By Shakeh Avoyan
Armenia’s tax inspectorate claimed on Friday to have significantly improved the collection of workers’ mandatory social security contributions that are used for paying pensions and were enforced by another government agency until this year.
“We have worked for only seven days this year but have already made the difference,” Artashes Baybutian, a senior official from the State Taxation Service, told RFE/RL. “We have already collected almost half of what was collected in January 2004.”
“The process is improving day by day,” he said.
The exclusive authority to enforce the social tax was transferred late last year to the Taxation Service from the State Social Insurance Fund which was increasingly struggling to pay the growing but still modest retirement benefits on time.
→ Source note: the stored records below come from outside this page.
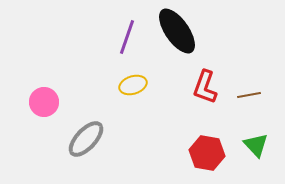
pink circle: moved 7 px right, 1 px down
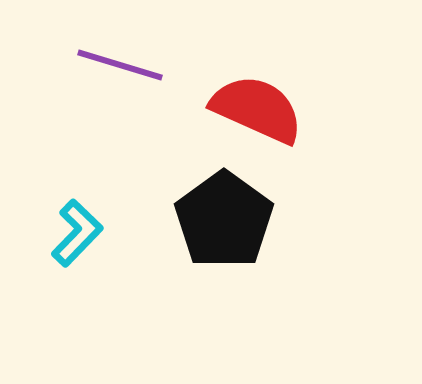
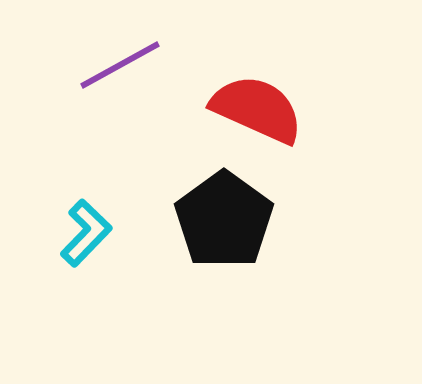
purple line: rotated 46 degrees counterclockwise
cyan L-shape: moved 9 px right
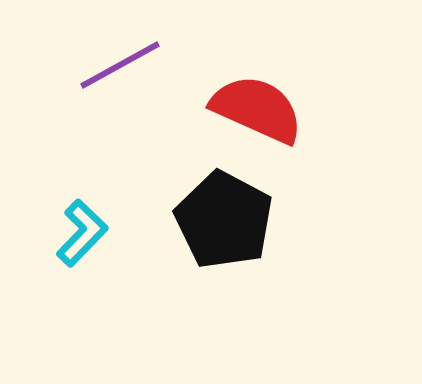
black pentagon: rotated 8 degrees counterclockwise
cyan L-shape: moved 4 px left
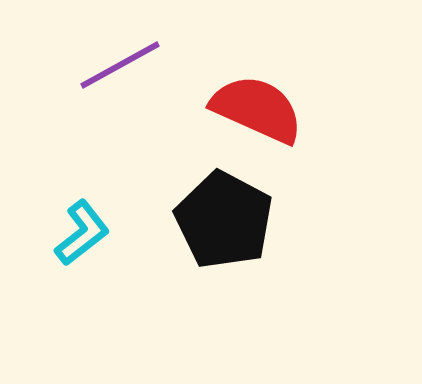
cyan L-shape: rotated 8 degrees clockwise
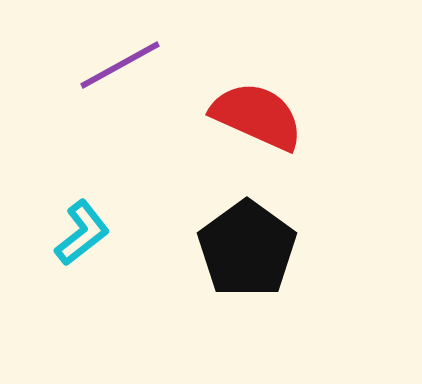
red semicircle: moved 7 px down
black pentagon: moved 23 px right, 29 px down; rotated 8 degrees clockwise
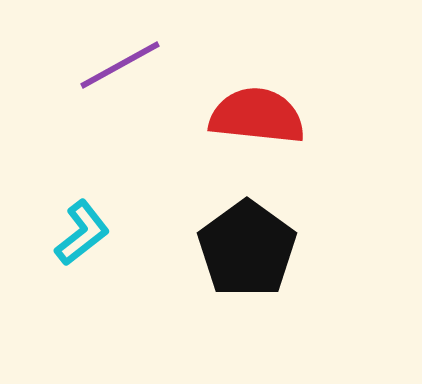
red semicircle: rotated 18 degrees counterclockwise
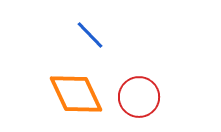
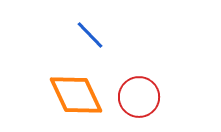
orange diamond: moved 1 px down
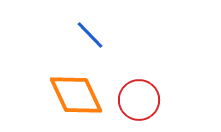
red circle: moved 3 px down
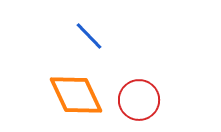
blue line: moved 1 px left, 1 px down
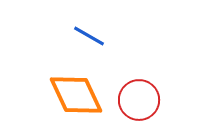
blue line: rotated 16 degrees counterclockwise
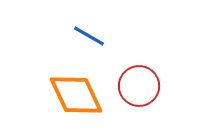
red circle: moved 14 px up
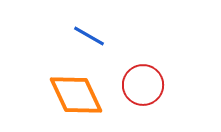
red circle: moved 4 px right, 1 px up
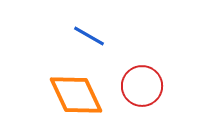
red circle: moved 1 px left, 1 px down
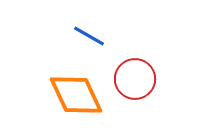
red circle: moved 7 px left, 7 px up
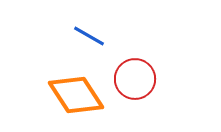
orange diamond: rotated 8 degrees counterclockwise
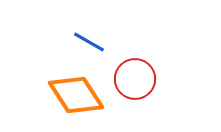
blue line: moved 6 px down
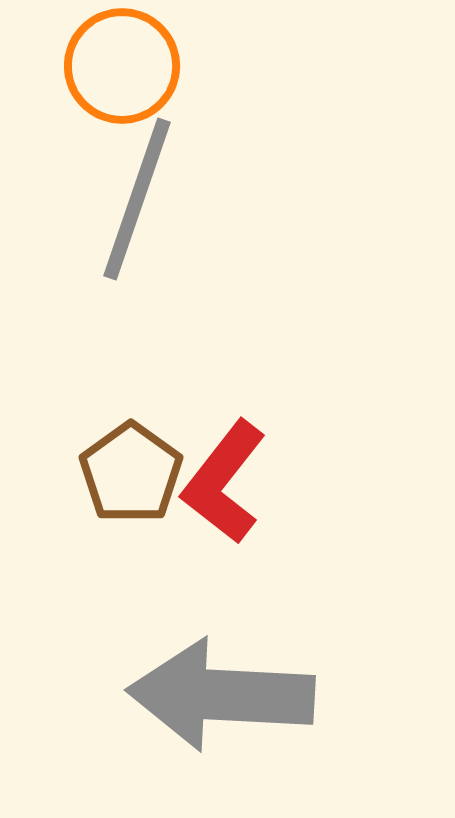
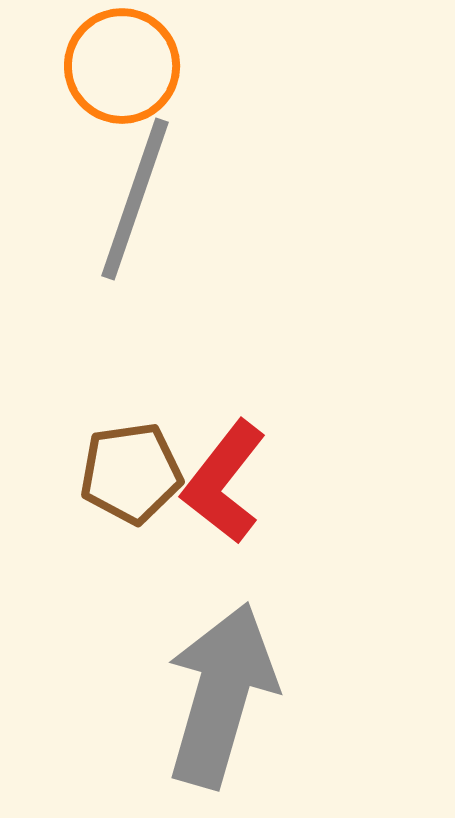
gray line: moved 2 px left
brown pentagon: rotated 28 degrees clockwise
gray arrow: rotated 103 degrees clockwise
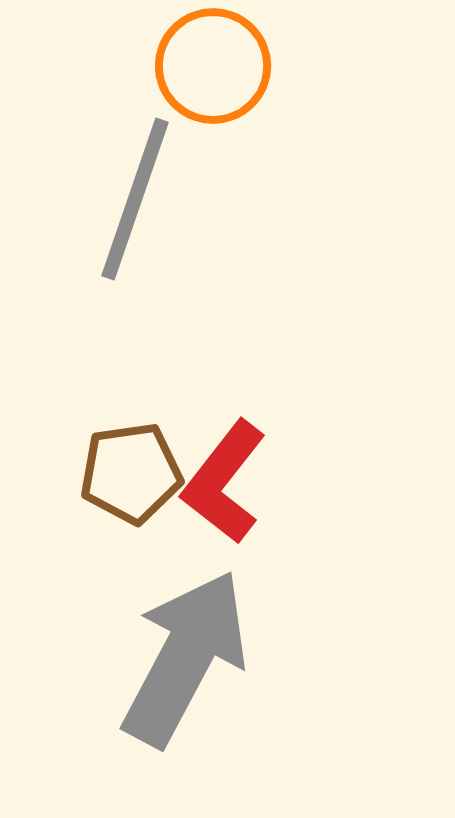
orange circle: moved 91 px right
gray arrow: moved 36 px left, 37 px up; rotated 12 degrees clockwise
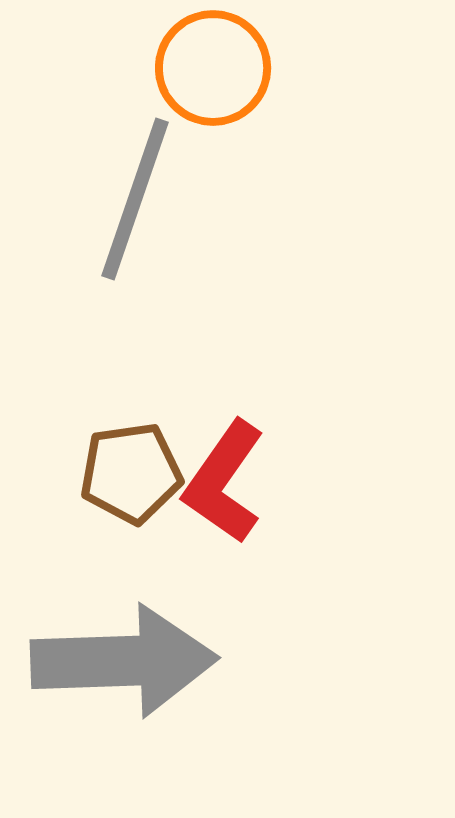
orange circle: moved 2 px down
red L-shape: rotated 3 degrees counterclockwise
gray arrow: moved 61 px left, 3 px down; rotated 60 degrees clockwise
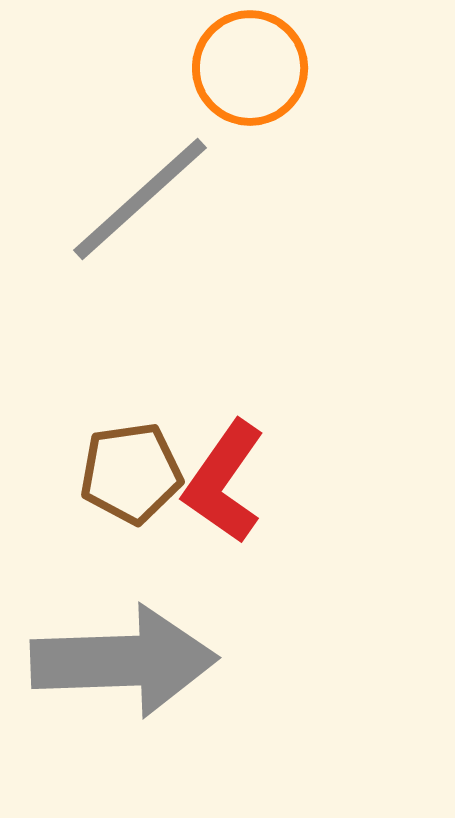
orange circle: moved 37 px right
gray line: moved 5 px right; rotated 29 degrees clockwise
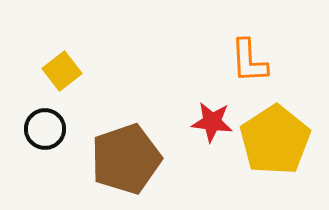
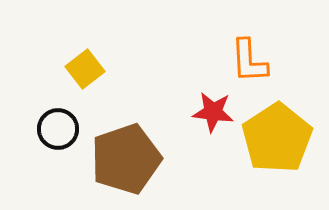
yellow square: moved 23 px right, 2 px up
red star: moved 1 px right, 10 px up
black circle: moved 13 px right
yellow pentagon: moved 2 px right, 2 px up
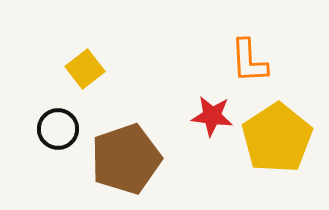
red star: moved 1 px left, 4 px down
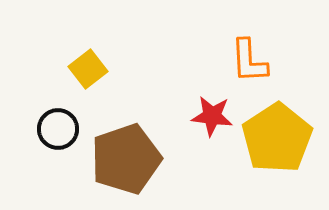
yellow square: moved 3 px right
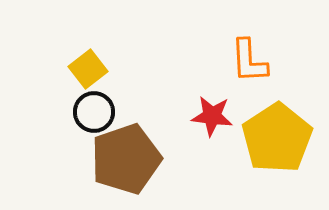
black circle: moved 36 px right, 17 px up
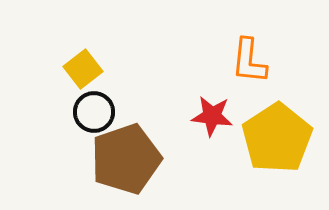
orange L-shape: rotated 9 degrees clockwise
yellow square: moved 5 px left
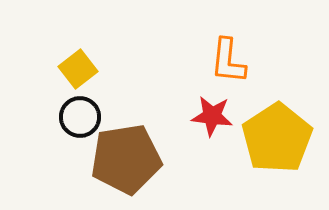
orange L-shape: moved 21 px left
yellow square: moved 5 px left
black circle: moved 14 px left, 5 px down
brown pentagon: rotated 10 degrees clockwise
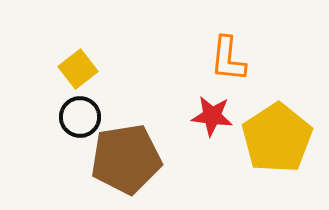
orange L-shape: moved 2 px up
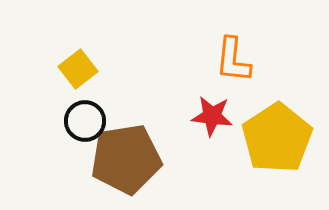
orange L-shape: moved 5 px right, 1 px down
black circle: moved 5 px right, 4 px down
Government officials said the tax authorities are better equipped to ensure further pension increases expected in 2005.
The Pension Fund, which is now responsible only for pension distribution, was criticized by President Robert Kocharian late last month for failing to tackle widespread hidden employment and the underreporting of workers’ wages. The longtime head of the fund, Frunze Musheghian, tendered his resignation on Thursday. A senior member of Prime Minister Andranik Markarian’s Republican Party was promptly appointed in his place.
The average pension in Armenia has grown by nearly 40 percent to 8,800 drams ($17.5) over the last two years. The Pension Fund was finding it increasingly hard to ensure corresponding increases in social taxes, running up pension arrears in the course of 2004. The pensioners have still not been paid for December.
Speaking to RFE/RL earlier on Friday, Labor and Social Affairs Minister Aghvan Vartanian said that they will receive the money by the end of this month. “The current delays do not violate the law,” he said.
Baybutian was also confident that there will be no arrears this year. He admitted that scaling back tax evasion will be key to financing the planned pension increases.
Vartanian had earlier estimated that as many as 300,000 workers in the Armenian private sector are falsely shown earning up to 20,000 drams ($40) a month, the legal threshold for taxable incomes, in financial reports filed by their employers. He said least 130,000 other people have jobs that are not registered with the tax authorities.